The time machine test was to take place in the small auditorium at the House of Sciences. I had gone to pick up Alice at the kindergarten, and only then realized that if I saw her home I should be late for the test. So I made Alice promise faithfully to be on her best behaviour, and we went to the House of Sciences.
The lecturer from the Time Institute, very large and very bald, stood before the time machine explaining its design to the scientific-minded audience, who listened with all attention.
“The first experiment, as you all know, was a failure,” he said. “The kitten we sent materialized in the beginning of the twentieth century and exploded in the region of the River Tunguska, giving birth to the legend of the Tunguska meteorite. Since that time we have had no serious failures. True, in conformity with certain regularities — anyone interested may acquaint himself with them by reading the brochures of our institute — we can, up to the present, send people and objects only as far back as the seventies of the twentieth century.
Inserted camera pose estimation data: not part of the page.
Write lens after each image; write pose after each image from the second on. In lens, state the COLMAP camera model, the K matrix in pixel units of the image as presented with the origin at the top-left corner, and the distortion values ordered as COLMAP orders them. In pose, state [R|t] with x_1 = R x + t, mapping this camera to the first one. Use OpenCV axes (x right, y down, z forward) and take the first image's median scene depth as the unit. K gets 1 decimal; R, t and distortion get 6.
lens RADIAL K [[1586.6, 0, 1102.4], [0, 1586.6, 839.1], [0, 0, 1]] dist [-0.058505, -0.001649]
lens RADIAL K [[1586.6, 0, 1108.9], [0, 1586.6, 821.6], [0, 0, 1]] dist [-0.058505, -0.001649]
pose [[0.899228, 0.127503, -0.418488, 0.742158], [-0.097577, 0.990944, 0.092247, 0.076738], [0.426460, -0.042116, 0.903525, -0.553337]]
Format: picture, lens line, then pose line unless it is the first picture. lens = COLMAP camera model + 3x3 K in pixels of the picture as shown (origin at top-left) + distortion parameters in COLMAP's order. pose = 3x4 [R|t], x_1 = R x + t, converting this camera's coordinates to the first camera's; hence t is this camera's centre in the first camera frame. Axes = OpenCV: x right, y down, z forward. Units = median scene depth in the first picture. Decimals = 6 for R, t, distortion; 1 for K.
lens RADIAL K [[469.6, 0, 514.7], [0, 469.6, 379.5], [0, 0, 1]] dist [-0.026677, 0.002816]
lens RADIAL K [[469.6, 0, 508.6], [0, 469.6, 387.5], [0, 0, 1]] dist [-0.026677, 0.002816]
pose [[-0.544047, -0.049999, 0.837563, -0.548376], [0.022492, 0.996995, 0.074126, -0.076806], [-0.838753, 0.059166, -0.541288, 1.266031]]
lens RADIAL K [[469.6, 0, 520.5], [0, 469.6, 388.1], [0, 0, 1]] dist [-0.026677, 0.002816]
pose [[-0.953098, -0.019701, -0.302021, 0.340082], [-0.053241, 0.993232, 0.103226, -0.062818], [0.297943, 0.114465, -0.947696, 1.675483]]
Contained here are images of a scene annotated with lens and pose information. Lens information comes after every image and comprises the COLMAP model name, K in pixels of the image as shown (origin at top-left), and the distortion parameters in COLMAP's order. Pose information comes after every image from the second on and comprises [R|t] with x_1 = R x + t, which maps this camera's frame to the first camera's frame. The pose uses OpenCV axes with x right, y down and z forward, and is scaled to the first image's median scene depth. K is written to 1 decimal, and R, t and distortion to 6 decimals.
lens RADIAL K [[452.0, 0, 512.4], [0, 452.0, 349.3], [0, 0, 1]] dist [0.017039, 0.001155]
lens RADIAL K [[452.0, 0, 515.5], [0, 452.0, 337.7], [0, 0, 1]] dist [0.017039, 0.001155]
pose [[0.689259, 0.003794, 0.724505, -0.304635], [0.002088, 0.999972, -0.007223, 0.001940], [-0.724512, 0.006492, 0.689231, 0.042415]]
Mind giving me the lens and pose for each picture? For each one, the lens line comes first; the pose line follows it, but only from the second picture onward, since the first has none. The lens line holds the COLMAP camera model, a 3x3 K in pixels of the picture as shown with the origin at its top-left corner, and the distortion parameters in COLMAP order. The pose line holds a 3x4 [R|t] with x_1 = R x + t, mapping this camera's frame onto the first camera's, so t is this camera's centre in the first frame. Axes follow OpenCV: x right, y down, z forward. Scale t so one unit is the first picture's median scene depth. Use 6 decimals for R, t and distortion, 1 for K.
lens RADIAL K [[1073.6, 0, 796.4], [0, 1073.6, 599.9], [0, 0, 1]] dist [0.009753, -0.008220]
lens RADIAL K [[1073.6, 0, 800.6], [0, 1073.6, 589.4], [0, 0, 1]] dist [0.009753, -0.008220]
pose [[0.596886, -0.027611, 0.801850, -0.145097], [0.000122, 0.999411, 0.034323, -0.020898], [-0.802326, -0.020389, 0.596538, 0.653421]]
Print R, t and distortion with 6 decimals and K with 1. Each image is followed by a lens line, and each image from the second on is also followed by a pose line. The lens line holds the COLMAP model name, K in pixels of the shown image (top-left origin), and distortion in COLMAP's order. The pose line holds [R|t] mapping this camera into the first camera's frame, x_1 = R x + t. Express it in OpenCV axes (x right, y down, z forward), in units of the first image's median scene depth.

I should like to point out that several of our working colleagues have been there, in absolute secrecy of course, and returned safely. The procedure itself of transference through time is comparatively simple, though many years of work done by hundreds of people lie behind it. All one has to do is don this chromocine belt… I should like a volunteer to come up from the audience, and I shall demonstrate the method of preparing a traveller through time.
There was an awkward silence. Nobody could bring himself to be the first to mount the platform. At this point, as you might expect, Alice appeared on the stage. Alice! Who had promised five minutes earlier to be well-behaved.
“Alice,” I cried out. “Come back at once.”
“Don’t worry,” said the lecturer. “Nothing will happen to the child.”
“Nothing will happen to me, Daddy!” cried Alice merrily.
All the audience began to laugh, and crane their necks to search for the stern father.
I pretended it had nothing to do with me.
The lecturer fastened the belt on Alice and attached something resembling ear-phones to her temples.
“That’s all there is to it,” he said. “Now the person is ready to travel through time. He has only to enter the cabin, and he’ll find himself in the year 1975.”
What did he have to say that for! And a feeling of panic drowned my thoughts. Alice won’t pass that chance up!
But it was too late to warn him.
“Where are you going, child? Stop!” cried the lecturer.
But Alice was already in the cabin, and right before the eyes of the audience — vanished. They all gasped in unison.
Turning pale, the lecturer waved his arms in an attempt to quiet the uproar. Seeing me running up the aisle, he grabbed the mike in order to be heard.
“Nothing will happen to the child. In three minutes, she will again be with us. I give you my word, the machine is absolutely safe and has come through every test. Please don’t be alarmed!”
It was all very well for him to be so sure. But I stood on the stage and thought about the fate of the kitten which became the Tunguska meteorite. I neither believed nor disbelieved the learned Doctor. But judge for yourself — how would you feel if you knew that your child was on her way to a hundred years ago in time? … And if she ran away from the machine? And got lost?
“Is it impossible for me to follow her?” I asked.
“Quite impossible. In just a minute… Now don’t you worry. You see, our man there will meet her.”
“You have an associate there?”
“Not exactly, he’s not quite an associate. Simply we found a man who understood our problems perfectly, and a second cabin stands in his flat. He lives there, in the twentieth century, but because of his special profession…”
At that moment, Alice appeared in the cabin. She came out on the stage with the look of a person who has done a good job well. And under her arm, she carried a thick, old-fashioned book.
“There, you see…” began the lecturer.
The audience gave him a friendly round of applause.
“Now, little girl, tell us what you saw,” said the Doctor, not letting me even approach Alice.
“It’s very interesting back there,” she replied. “Bam! And I’m in another room. A man was sitting at a desk, writing something or other. Then he asked me: ‘Are you from the twenty-first century, child?’ I said I probably was, but I couldn’t count to our century because I can’t count very well yet. That I only go to kindergarten, and am in the middle or junior group. Then the man said that it was very nice to see me, and that I should have to go back. ‘Would you like to see what Moscow was like before your grandfather was even born?’ he asked. I said I would. And he showed me. A most amazing town … the buildings weren’t very tall. Then he said that he was a writer who wrote science-fiction books about the future. It seems he doesn’t invent everything, because people from our time visit him and tell him all about it. Only he mustn’t tell anyone, because it’s terribly secret. He gave me a book of his… And then I came back.”
The audience met Alice’s story with stormy applause.
Then a highly esteemed academician stood up and said: “My dear girl, you are holding a very unique book — a first edition of the science-fiction novel Spots on Mars. Would you mind presenting it to me? After all, you can’t read yet.”
“No, sir,” said Alice. “You see, I’ll soon learn to, and then I’ll read it myself.”